Tomasi was also one of the first “Pasta Grannies”, the Italian cooks celebrated in the books and YouTube videos by Vicky Bennison. She was championed, too, by the food writer Rachel Roddy, of this newspaper, whose teacher and friend she had been.
Carla was born in Rome, the younger daughter of Onorina Mercuri, who came from the Le Marche region, and Antonio Tomasi, from Sardinia. According to Carla, her mother was “a very bad cook” and she started to cook herself so she did not have to put up with her mother’s offerings. She inherited her love of food from her father and her passion for cooking from her maternal grandmother, whom she remembered making pasta on the kitchen table “with a great big rolling pin”, and minestrone with the exactitude of a Michelin-starred chef.
Fascinated by England even as a young girl, Tomasi first came to London aged 18 as an au pair, but three years later returned to Italy. It was not until she was 30 that she decided she wanted to live in London full time and enrolled on a course at Leith’s School of Food and Wine.
She then worked as a jobbing cook in various pubs until she went to work at the Neal Street Restaurant owned by Terence Conran. A few months after she arrived, Conran’s brother-in-law, Antonio Carluccio, and his wife, Priscilla, took over the restaurant. Carla and Antonio did not get along, and so she left, soon to join Frith’s.
Soho was London’s culinary hub in those days. The scrubby strip clubs, dodgy bars and restaurants of old Soho were giving way to smart, sharp, casual new eateries. Good food, great food, was made accessible to a burgeoning new gastronomic class, and Frith’s was one of the culinary dynamos that helped transform the area.
It was not, however, a lonely outpost of authentic classic Italian cooking. In those days Italian food in London bore little resemblance to Italian food in Italy, and French cuisine still set the standard by which all others were judged.

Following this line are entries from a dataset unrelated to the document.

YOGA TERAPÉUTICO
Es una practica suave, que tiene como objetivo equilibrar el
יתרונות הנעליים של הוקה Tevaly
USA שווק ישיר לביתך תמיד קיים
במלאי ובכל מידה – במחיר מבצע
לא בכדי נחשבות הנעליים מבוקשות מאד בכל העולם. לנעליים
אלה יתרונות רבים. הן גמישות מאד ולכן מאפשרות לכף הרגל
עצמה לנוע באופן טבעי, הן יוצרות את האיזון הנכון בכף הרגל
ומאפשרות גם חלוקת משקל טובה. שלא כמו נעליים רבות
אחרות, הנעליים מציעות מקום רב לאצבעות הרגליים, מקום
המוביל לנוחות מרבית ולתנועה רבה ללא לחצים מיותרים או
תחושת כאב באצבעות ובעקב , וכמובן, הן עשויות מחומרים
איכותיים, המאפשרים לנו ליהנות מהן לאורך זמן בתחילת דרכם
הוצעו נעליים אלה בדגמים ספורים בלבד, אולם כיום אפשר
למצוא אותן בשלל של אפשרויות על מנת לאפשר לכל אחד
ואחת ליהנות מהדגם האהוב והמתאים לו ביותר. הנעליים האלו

But even if French in style, Tomasi’s dishes at Frith’s bore the unmistakable imprint of her Italian origins, with the emphasis on flavour, seasonality and the excellence of her primary ingredients, particularly vegetables. She was helped by Gregg Wallace, now a TV presenter but then a greengrocer, and his partner, Charlie Hicks. Her menu consisted of four first courses, four main courses and 10 puddings (she had noted Britain’s passion for puddings).
The standard and authenticity of Italian food began to change, in part inspired by the publication in 1987 of Anna del Conte’s masterpiece, The Gastronomy of Italy. It opened Tomasi’s eyes to the range and diversity of true Italian cooking, and she began to include regional Italian dishes on her menu.
But in 1990, at the height of the Thatcher revolution, Frith’s, like so many other small businesses, was hit by a massive hike in council rates. In Tomasi’s case the rates went up from £12,000 to £24,000. The business could not support this scale of financial burden, and so reluctantly she closed the restaurant. After a brief spell cooking at the Peasant, a pub turned restaurant in Clerkenwell, she returned to her family in Italy.
After the deaths of her mother and her sister, Selena, she set about building her second career as a teacher. She taught the kind of dishes she liked to cook herself, the type of food that was, in the words of the newspaper Corriere della Sera, “senza fronzoli, frugale ma decisamente invitante e facile da realizzare” (“without frills, frugal and decidedly inviting and easy to make”).
In recent years, her house and garden in Ostia, near Rome, had become a place of pilgrimage for many food writers, drawn by her directness, warmth and generosity, and she continued to pass on her wisdom and her experience with the same fierce passion and pragmatism that had characterised her life.